Output exactly the lines that run from the top of the entries to the line holding "14: (452, 352, 0.76)", including both of those lines.

[Source material]

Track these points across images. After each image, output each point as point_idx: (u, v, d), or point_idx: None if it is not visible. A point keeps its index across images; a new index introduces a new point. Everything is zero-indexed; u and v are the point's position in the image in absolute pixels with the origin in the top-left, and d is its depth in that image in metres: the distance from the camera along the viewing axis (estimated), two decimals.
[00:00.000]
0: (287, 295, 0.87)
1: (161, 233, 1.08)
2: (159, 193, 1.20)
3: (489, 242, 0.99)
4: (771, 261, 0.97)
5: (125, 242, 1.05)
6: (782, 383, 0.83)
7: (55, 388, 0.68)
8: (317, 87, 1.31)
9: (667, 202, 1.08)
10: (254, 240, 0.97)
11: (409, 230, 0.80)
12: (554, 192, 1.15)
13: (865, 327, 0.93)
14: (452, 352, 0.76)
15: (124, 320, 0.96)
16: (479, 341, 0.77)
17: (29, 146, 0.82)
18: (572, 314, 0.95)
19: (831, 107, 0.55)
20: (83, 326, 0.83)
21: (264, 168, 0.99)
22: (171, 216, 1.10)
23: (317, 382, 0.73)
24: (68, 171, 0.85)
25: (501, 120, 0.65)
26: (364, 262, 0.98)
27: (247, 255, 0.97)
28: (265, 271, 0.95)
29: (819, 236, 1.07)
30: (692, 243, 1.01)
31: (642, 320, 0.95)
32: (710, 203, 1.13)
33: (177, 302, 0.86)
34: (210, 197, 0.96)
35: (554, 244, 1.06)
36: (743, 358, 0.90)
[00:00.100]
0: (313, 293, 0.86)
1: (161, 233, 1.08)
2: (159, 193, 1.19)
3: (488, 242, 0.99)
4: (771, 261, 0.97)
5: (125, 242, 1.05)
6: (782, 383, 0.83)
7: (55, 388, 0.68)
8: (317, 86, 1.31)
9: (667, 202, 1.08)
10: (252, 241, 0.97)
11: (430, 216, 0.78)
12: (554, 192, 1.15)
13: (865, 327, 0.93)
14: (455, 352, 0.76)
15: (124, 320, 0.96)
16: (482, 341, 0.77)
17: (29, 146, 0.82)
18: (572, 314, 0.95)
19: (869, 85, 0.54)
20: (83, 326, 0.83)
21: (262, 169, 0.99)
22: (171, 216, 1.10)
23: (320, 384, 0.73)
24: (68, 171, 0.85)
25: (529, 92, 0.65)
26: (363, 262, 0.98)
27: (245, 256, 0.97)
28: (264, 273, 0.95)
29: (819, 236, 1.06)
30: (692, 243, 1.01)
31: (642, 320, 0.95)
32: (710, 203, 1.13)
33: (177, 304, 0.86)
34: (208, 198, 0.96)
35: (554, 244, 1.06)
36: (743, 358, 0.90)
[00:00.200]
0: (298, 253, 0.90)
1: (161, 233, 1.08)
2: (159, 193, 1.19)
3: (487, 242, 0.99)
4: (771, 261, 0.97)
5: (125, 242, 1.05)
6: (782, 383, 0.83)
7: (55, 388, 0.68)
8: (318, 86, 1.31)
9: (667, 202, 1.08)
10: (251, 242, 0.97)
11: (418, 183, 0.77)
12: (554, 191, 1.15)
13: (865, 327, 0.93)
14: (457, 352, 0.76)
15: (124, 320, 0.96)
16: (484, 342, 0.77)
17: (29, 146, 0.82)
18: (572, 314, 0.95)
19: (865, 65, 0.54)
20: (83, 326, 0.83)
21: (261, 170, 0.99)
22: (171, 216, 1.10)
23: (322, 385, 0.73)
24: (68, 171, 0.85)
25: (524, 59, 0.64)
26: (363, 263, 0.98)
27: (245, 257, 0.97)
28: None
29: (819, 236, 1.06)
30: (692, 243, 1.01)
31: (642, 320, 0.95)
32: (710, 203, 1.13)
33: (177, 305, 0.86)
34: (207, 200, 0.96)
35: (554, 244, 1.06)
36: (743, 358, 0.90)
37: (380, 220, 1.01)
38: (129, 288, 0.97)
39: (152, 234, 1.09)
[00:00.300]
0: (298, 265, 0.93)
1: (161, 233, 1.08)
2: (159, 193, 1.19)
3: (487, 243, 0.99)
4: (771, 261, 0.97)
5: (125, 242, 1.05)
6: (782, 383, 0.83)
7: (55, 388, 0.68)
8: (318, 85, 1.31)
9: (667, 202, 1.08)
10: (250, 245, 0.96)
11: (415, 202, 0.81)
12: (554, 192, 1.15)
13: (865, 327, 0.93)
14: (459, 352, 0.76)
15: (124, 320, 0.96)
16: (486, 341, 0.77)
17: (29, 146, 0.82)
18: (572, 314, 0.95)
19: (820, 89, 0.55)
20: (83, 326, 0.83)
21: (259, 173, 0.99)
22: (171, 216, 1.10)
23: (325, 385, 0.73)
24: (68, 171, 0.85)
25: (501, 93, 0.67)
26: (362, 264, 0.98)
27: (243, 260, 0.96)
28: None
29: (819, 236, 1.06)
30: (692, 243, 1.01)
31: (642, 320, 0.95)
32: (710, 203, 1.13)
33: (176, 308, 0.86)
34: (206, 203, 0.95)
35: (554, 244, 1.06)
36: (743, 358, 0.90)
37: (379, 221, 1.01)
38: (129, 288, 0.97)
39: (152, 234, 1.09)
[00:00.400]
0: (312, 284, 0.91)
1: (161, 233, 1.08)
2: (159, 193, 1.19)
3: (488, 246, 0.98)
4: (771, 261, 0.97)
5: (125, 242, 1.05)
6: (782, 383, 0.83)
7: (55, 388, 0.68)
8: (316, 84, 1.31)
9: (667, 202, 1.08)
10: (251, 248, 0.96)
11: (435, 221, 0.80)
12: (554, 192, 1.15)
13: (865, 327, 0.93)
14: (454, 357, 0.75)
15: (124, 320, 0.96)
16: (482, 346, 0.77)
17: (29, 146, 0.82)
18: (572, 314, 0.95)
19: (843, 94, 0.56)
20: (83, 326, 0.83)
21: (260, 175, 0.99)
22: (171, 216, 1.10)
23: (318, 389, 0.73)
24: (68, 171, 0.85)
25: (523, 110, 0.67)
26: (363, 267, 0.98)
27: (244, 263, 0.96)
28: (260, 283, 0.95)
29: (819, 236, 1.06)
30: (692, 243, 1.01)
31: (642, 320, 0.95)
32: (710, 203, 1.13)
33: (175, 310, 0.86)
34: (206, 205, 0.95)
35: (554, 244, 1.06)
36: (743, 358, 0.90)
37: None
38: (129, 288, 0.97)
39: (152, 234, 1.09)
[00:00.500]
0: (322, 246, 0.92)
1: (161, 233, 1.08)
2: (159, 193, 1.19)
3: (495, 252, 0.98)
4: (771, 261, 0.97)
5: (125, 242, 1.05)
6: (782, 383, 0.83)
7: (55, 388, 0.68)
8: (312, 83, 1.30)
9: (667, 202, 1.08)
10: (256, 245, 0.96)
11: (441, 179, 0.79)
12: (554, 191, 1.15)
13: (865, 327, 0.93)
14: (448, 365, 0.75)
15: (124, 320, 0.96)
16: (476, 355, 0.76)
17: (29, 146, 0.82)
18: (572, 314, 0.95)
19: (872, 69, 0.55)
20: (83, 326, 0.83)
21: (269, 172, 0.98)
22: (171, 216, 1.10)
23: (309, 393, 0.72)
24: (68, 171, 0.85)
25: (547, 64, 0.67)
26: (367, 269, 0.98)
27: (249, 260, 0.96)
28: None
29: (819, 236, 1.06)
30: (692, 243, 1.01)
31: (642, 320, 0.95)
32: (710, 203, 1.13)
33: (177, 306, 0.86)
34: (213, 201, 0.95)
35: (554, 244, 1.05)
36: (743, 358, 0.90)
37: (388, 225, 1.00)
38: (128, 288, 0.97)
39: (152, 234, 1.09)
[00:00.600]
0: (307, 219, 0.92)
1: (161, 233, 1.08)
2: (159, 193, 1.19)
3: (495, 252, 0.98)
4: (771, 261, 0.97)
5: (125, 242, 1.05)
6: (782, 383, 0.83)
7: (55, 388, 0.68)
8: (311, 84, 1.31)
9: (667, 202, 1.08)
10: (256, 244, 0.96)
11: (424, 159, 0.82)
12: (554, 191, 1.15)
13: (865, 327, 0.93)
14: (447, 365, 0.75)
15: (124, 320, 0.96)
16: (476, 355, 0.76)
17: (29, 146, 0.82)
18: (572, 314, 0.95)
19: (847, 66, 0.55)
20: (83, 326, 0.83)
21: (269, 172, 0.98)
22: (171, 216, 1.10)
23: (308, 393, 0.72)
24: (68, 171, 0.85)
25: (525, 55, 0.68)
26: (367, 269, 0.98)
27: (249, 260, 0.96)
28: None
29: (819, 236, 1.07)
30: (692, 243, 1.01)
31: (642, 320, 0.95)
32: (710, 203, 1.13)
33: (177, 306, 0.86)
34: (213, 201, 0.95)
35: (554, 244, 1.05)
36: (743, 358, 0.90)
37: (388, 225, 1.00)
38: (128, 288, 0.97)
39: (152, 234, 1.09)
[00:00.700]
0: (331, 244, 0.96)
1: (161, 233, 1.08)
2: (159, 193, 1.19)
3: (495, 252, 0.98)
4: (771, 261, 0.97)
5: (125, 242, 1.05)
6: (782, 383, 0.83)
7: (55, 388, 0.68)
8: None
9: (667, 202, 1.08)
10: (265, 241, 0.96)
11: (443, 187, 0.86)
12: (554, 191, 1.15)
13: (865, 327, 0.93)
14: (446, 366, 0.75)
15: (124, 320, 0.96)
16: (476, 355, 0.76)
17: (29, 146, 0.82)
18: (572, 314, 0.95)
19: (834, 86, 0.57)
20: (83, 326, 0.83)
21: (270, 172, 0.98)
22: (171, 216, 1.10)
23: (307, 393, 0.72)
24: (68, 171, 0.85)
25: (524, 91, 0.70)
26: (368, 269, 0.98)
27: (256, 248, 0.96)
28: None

[/Source material]

# Exercise result:
Track these points across images. After each image, output each point as point_idx: (u, v, d), or point_idx: None if it is not visible. A point keeps its index across images; a new index introduces a new point. Everything is zero-indexed; u and v are the point's position in the image in absolute pixels with the origin in the top-left, and d is its depth in that image in metres: the distance from the camera along the viewing axis (estimated), two decimals.
[00:00.000]
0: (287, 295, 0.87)
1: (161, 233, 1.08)
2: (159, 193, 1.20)
3: (489, 242, 0.99)
4: (771, 261, 0.97)
5: (125, 242, 1.05)
6: (782, 383, 0.83)
7: (55, 388, 0.68)
8: (317, 87, 1.31)
9: (667, 202, 1.08)
10: (254, 240, 0.97)
11: (409, 230, 0.80)
12: (554, 192, 1.15)
13: (865, 327, 0.93)
14: (452, 352, 0.76)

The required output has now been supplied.